GitHub Repo PyPI Package

Table of Contents

Overview
Installation
Usage
Examples
License

Overview

AlloyDB is a fully managed, PostgreSQL-compatible database service on Google Cloud, optimised for demanding transactional and analytical workloads.

This integration provides a Haystack DocumentStore backed by AlloyDB with the pgvector extension, enabling both dense vector similarity search and full-text keyword search.

Connections are established through the AlloyDB Python Connector, which handles IAM-based authentication and TLS encryption without requiring manual firewall rules or IP allowlisting.

Installation

pip install alloydb-haystack

Usage

Set the following environment variables to point at your AlloyDB instance:

Variable	Description
`ALLOYDB_INSTANCE_URI`	AlloyDB instance URI: `projects/P/locations/R/clusters/C/instances/I`
`ALLOYDB_USER`	Database user (or IAM principal for IAM auth)
`ALLOYDB_PASSWORD`	Database password (not required when `enable_iam_auth=True`)

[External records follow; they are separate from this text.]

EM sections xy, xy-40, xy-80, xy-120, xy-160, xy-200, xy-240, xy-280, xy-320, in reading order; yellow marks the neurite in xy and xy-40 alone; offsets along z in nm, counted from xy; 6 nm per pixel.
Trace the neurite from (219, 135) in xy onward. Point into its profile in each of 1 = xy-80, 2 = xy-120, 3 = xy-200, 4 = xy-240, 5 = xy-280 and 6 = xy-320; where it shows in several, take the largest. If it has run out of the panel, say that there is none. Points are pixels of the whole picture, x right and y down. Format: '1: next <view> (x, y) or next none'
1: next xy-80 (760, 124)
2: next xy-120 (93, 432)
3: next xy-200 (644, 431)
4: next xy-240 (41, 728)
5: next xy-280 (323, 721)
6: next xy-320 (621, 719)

Once installed, initialize AlloyDBDocumentStore:

from haystack_integrations.document_stores.alloydb import AlloyDBDocumentStore

document_store = AlloyDBDocumentStore(
    db="my-database",
    embedding_dimension=768,
    recreate_table=True,
)

Authentication

The integration supports both password-based authentication (default) and IAM-based authentication via a Google Cloud service account.

Password Authentication

from haystack_integrations.document_stores.alloydb import AlloyDBDocumentStore

# Reads ALLOYDB_INSTANCE_URI, ALLOYDB_USER, and ALLOYDB_PASSWORD from the environment
document_store = AlloyDBDocumentStore(
    db="my-database",
    embedding_dimension=768,
)

IAM Authentication

When using a service account for database access, set enable_iam_auth=True:

from haystack.utils import Secret
from haystack_integrations.document_stores.alloydb import AlloyDBDocumentStore

document_store = AlloyDBDocumentStore(
    db="my-database",
    user=Secret.from_env_var("ALLOYDB_IAM_USER"),  # e.g. "my-sa@my-project.iam"
    enable_iam_auth=True,
    embedding_dimension=768,
)

You can also choose the IP type used by the connector (PRIVATE, PUBLIC, or PSC) depending on your network configuration.

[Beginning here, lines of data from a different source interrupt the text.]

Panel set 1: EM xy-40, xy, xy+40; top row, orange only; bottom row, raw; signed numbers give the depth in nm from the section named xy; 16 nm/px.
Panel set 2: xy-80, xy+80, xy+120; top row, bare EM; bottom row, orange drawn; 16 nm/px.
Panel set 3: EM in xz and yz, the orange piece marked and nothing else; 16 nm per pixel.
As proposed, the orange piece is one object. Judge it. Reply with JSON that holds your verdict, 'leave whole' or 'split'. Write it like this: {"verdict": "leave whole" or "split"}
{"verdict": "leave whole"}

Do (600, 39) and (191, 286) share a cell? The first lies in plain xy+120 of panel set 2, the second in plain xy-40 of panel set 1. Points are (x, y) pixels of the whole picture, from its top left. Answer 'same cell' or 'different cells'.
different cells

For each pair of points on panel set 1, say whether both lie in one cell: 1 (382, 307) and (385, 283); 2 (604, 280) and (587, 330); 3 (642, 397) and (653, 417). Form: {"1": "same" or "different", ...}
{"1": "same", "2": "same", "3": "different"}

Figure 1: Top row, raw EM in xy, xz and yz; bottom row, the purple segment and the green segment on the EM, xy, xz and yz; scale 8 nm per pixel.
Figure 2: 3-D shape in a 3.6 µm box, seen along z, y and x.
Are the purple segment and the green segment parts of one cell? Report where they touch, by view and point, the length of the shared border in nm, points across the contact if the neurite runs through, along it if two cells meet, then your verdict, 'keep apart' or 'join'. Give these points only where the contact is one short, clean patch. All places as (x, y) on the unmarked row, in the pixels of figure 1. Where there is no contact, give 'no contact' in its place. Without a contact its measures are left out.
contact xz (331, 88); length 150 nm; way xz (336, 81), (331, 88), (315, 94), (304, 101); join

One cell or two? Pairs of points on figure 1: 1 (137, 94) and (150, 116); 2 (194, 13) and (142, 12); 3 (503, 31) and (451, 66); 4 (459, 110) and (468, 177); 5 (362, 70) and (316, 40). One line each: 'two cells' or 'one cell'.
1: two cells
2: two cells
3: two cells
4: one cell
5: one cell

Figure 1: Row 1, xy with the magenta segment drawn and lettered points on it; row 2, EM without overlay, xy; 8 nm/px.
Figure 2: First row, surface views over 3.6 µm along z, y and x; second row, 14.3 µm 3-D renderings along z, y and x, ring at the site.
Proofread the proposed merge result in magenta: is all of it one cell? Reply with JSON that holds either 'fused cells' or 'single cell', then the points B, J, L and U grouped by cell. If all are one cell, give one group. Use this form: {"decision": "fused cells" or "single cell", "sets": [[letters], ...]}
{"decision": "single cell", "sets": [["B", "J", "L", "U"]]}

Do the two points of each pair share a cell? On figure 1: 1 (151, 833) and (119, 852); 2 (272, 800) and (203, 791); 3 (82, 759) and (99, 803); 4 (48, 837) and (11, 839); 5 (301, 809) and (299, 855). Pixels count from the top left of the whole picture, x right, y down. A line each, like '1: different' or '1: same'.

Writing Documents to AlloyDBDocumentStore

To write documents to AlloyDBDocumentStore, create an indexing pipeline.

from haystack import Pipeline
from haystack.components.converters import TextFileToDocument
from haystack.components.writers import DocumentWriter
from haystack.components.embedders import SentenceTransformersDocumentEmbedder

indexing = Pipeline()
indexing.add_component("converter", TextFileToDocument())
indexing.add_component("embedder", SentenceTransformersDocumentEmbedder())
indexing.add_component("writer", DocumentWriter(document_store))
indexing.connect("converter", "embedder")
indexing.connect("embedder", "writer")
indexing.run({"converter": {"sources": file_paths}})

Vector Similarity Search

You can retrieve semantically similar documents to a given query using a pipeline that includes the AlloyDBEmbeddingRetriever.

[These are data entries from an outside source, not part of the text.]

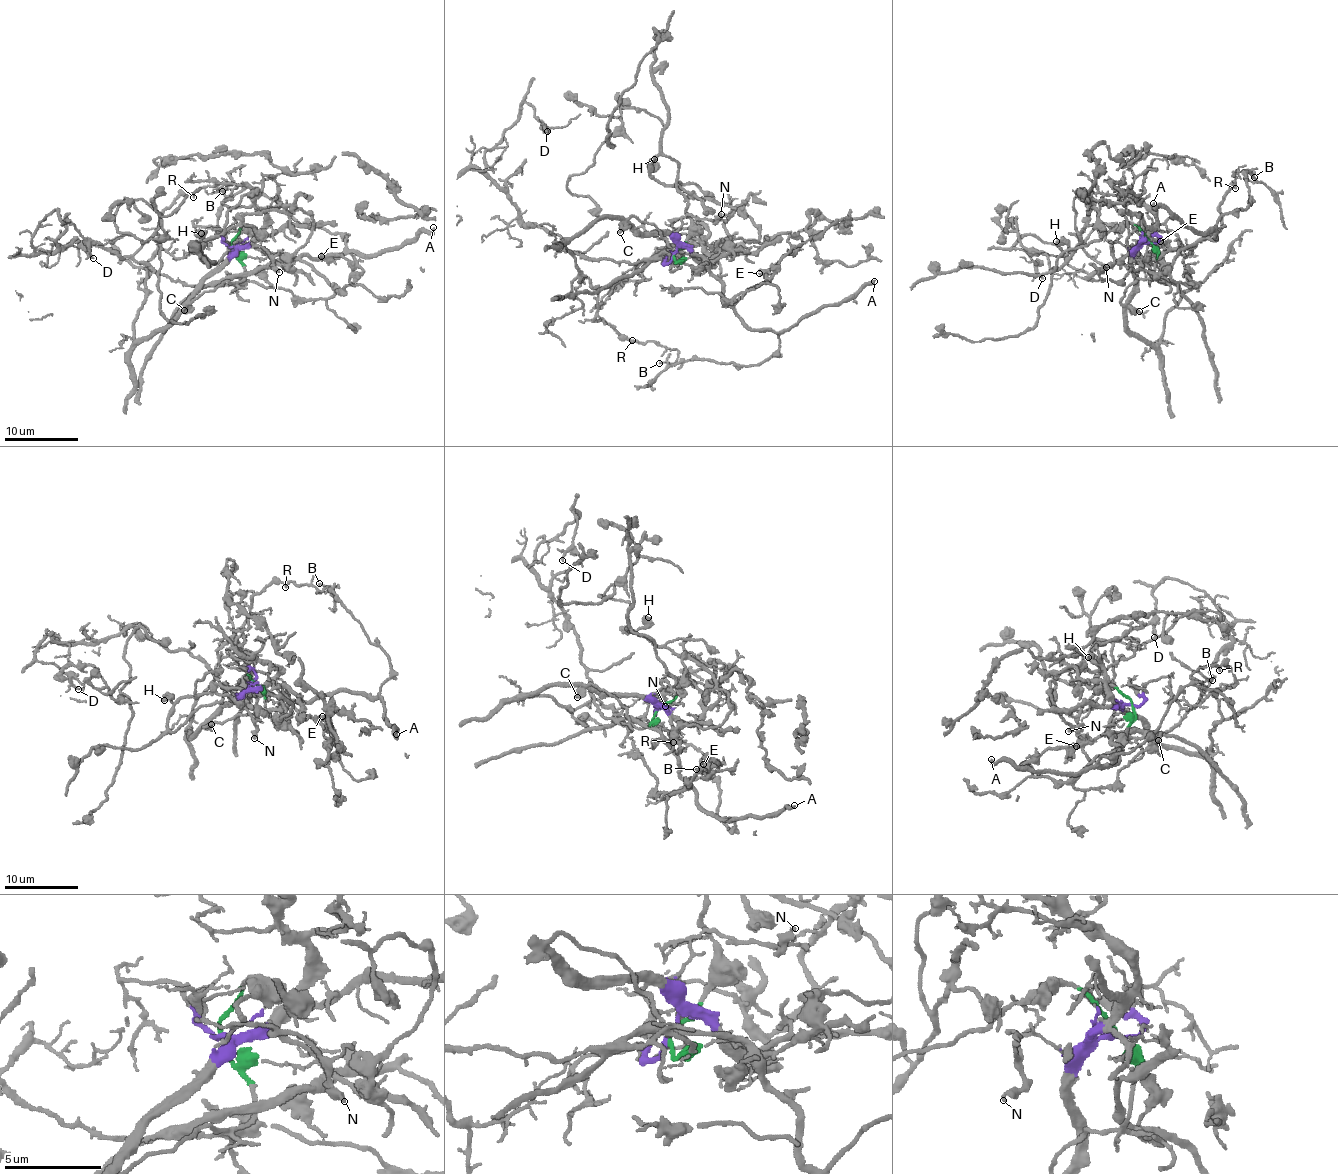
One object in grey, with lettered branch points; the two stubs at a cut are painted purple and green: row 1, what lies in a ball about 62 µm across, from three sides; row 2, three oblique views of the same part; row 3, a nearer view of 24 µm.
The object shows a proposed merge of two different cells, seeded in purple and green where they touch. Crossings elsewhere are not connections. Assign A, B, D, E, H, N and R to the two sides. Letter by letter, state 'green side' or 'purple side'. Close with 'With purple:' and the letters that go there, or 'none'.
A: purple side
B: purple side
D: green side
E: purple side
H: green side
N: purple side
R: purple side
With purple: A, B, E, N, R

from haystack import Pipeline
from haystack.components.embedders import SentenceTransformersTextEmbedder
from haystack_integrations.components.retrievers.alloydb import AlloyDBEmbeddingRetriever

querying = Pipeline()
querying.add_component("embedder", SentenceTransformersTextEmbedder())
querying.add_component("retriever", AlloyDBEmbeddingRetriever(document_store=document_store, top_k=3))
querying.connect("embedder", "retriever")

results = querying.run({"embedder": {"text": "my query"}})

Keyword Search

You can also retrieve documents based on full-text keyword matching with the AlloyDBKeywordRetriever, which uses PostgreSQL’s tsvector/tsquery.

from haystack_integrations.components.retrievers.alloydb import AlloyDBKeywordRetriever

retriever = AlloyDBKeywordRetriever(document_store=document_store, top_k=3)
results = retriever.run(query="capital France")

HNSW Index

For large datasets, the HNSW index provides approximate nearest-neighbour search with significantly better query throughput:

document_store = AlloyDBDocumentStore(
    db="my-database",
    embedding_dimension=768,
    search_strategy="hnsw",
    hnsw_index_creation_kwargs={"m": 16, "ef_construction": 64},
    hnsw_ef_search=40,
)

Examples

You can find code examples showing how to use the Document Store and the Retrievers under the examples/ folder of this repo.

License

alloydb-haystack is distributed under the terms of the Apache-2.0 license.